Exercise materials:
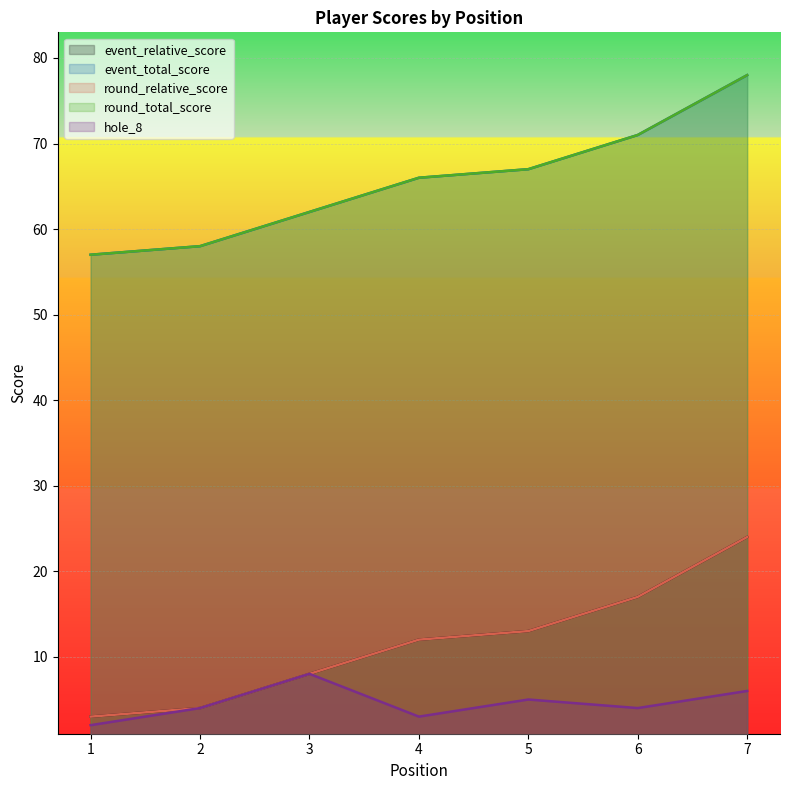

Is the value of round_total_score at 6 greater than the value of hole_8 at 6?

Yes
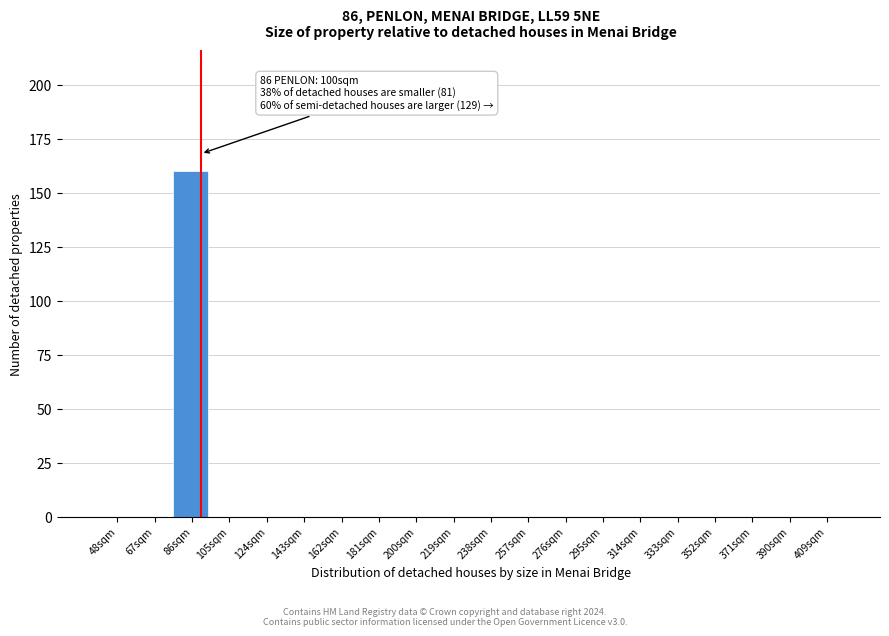

Reading left to right, transcribe all the data shown in this chart.

48sqm=0	67sqm=0	86sqm=160	105sqm=0	124sqm=0	143sqm=0	162sqm=0	181sqm=0	200sqm=0	219sqm=0	238sqm=0	257sqm=0	276sqm=0	295sqm=0	314sqm=0	333sqm=0	352sqm=0	371sqm=0	390sqm=0	409sqm=0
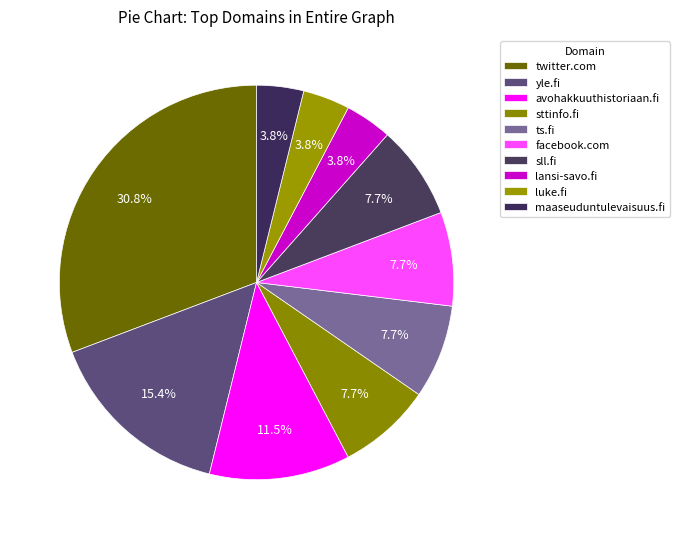

To the nearest percent, what portion does luke.fi represent?

4%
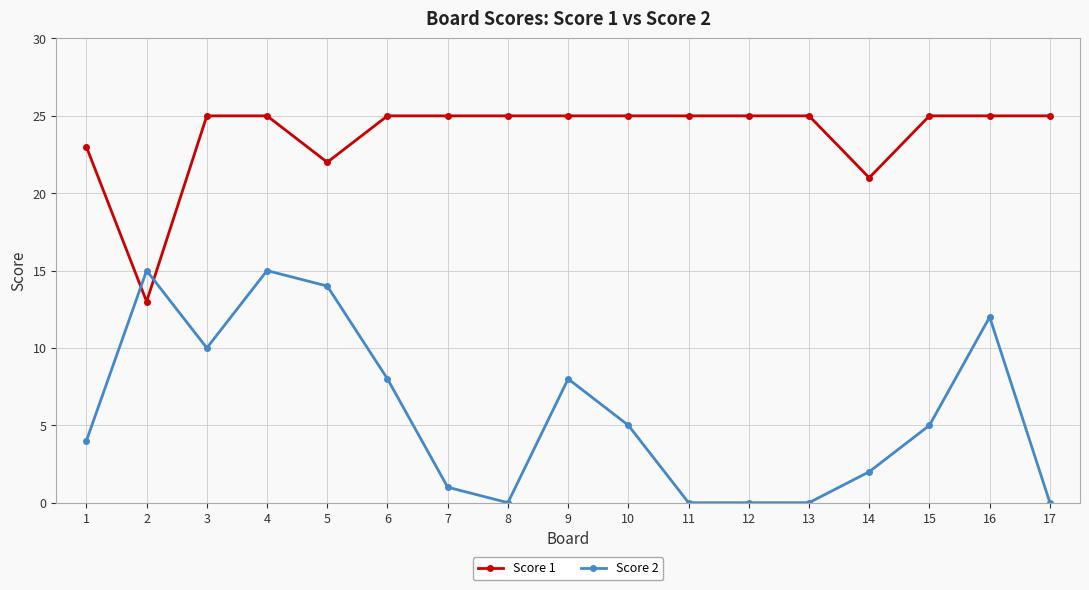

What is the difference between the Score 2 values at 1 and 6?

4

How to complete this task:
Go through the listing above and change "transcribe" to "write out", keeping everything else the same. Write out every line again, leaving out the pictures.

Written answer:
Is the value of round_total_score at 6 greater than the value of hole_8 at 6?

Yes

Reading left to right, write out all the data shown in this chart.

48sqm=0	67sqm=0	86sqm=160	105sqm=0	124sqm=0	143sqm=0	162sqm=0	181sqm=0	200sqm=0	219sqm=0	238sqm=0	257sqm=0	276sqm=0	295sqm=0	314sqm=0	333sqm=0	352sqm=0	371sqm=0	390sqm=0	409sqm=0

To the nearest percent, what portion does luke.fi represent?

4%

What is the difference between the Score 2 values at 1 and 6?

4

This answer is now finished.